Work item. From the data underneath, reproduce exactly the stretch that begins at the line with "interpolation, 11: 0.763 -> 0.7599" and ends after the line with "direction_search, 15: 0.75 -> 0.753".

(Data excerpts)
===============
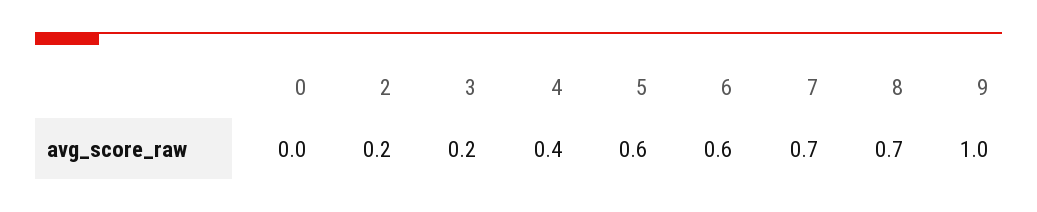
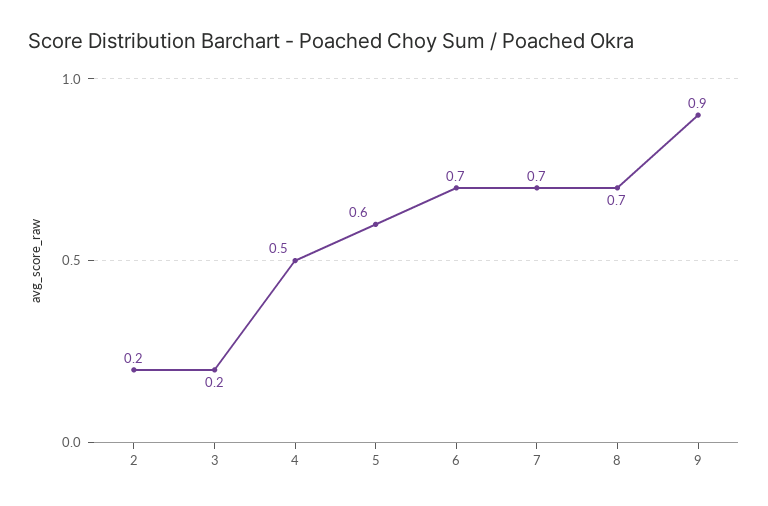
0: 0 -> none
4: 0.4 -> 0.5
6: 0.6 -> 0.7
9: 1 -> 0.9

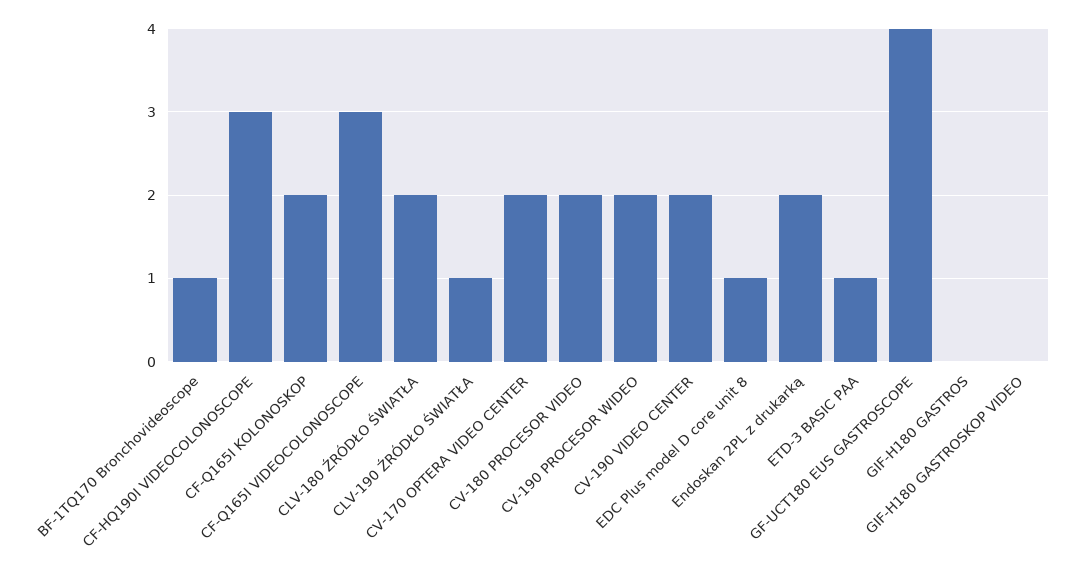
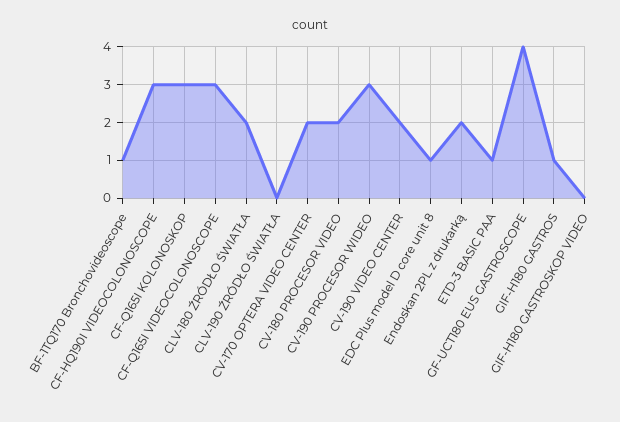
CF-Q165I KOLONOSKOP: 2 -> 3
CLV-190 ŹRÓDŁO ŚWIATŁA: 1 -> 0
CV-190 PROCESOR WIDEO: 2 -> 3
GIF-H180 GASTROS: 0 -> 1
===============
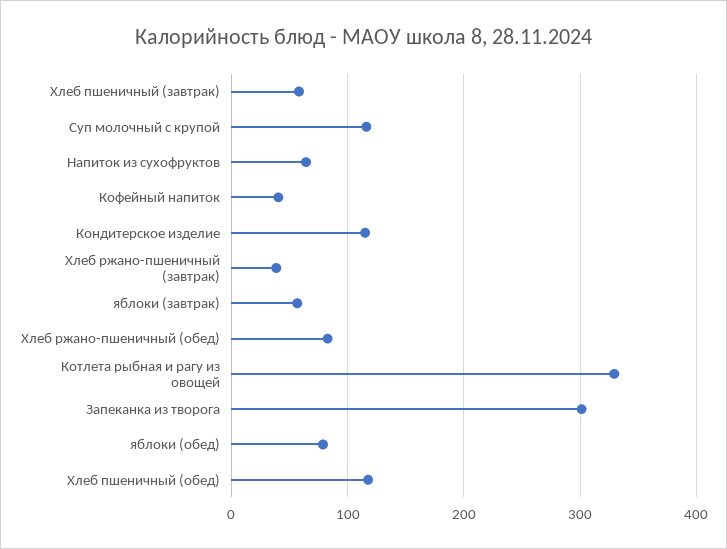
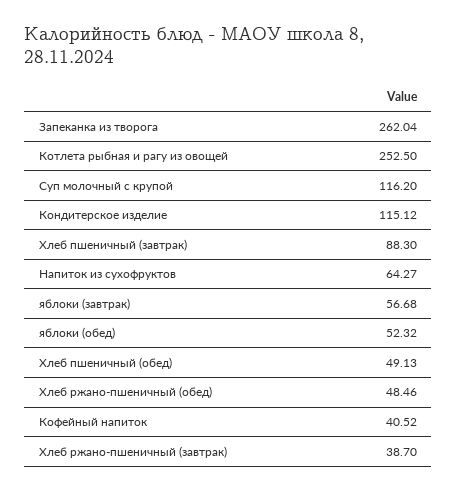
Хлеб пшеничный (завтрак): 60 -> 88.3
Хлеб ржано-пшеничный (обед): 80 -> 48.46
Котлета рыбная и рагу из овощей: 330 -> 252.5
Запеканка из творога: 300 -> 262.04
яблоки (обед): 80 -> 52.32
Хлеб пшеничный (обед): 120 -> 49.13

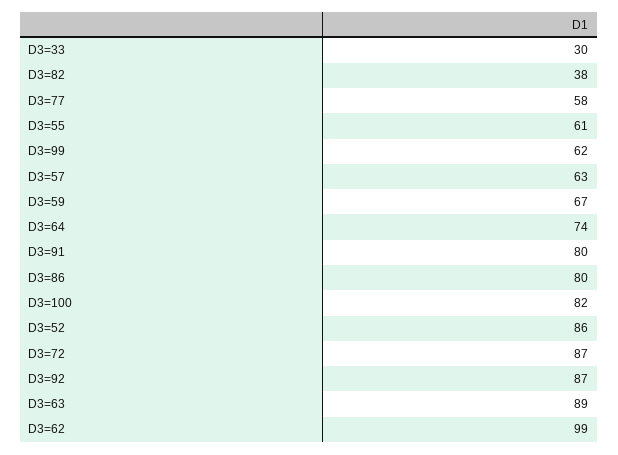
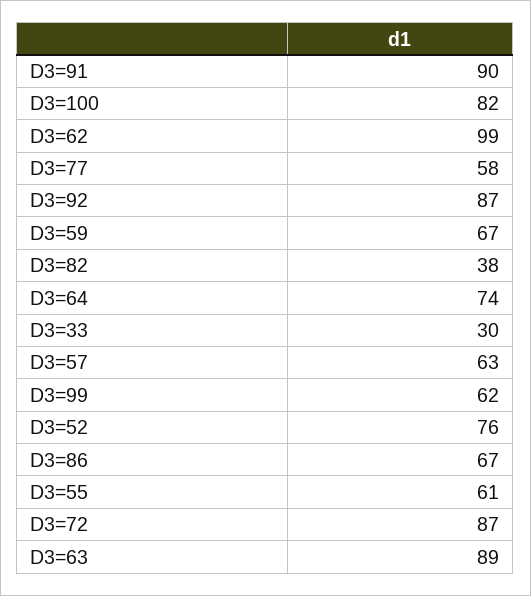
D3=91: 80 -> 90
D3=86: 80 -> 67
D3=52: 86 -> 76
===============
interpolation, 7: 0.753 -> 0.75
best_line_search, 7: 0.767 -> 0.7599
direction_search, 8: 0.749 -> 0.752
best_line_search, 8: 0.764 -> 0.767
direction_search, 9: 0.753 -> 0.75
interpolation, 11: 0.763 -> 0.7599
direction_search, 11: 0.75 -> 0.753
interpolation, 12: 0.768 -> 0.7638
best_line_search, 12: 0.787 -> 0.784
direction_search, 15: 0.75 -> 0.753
===============
Finished task.
interpolation, 11: 0.763 -> 0.7599
direction_search, 11: 0.75 -> 0.753
interpolation, 12: 0.768 -> 0.7638
best_line_search, 12: 0.787 -> 0.784
direction_search, 15: 0.75 -> 0.753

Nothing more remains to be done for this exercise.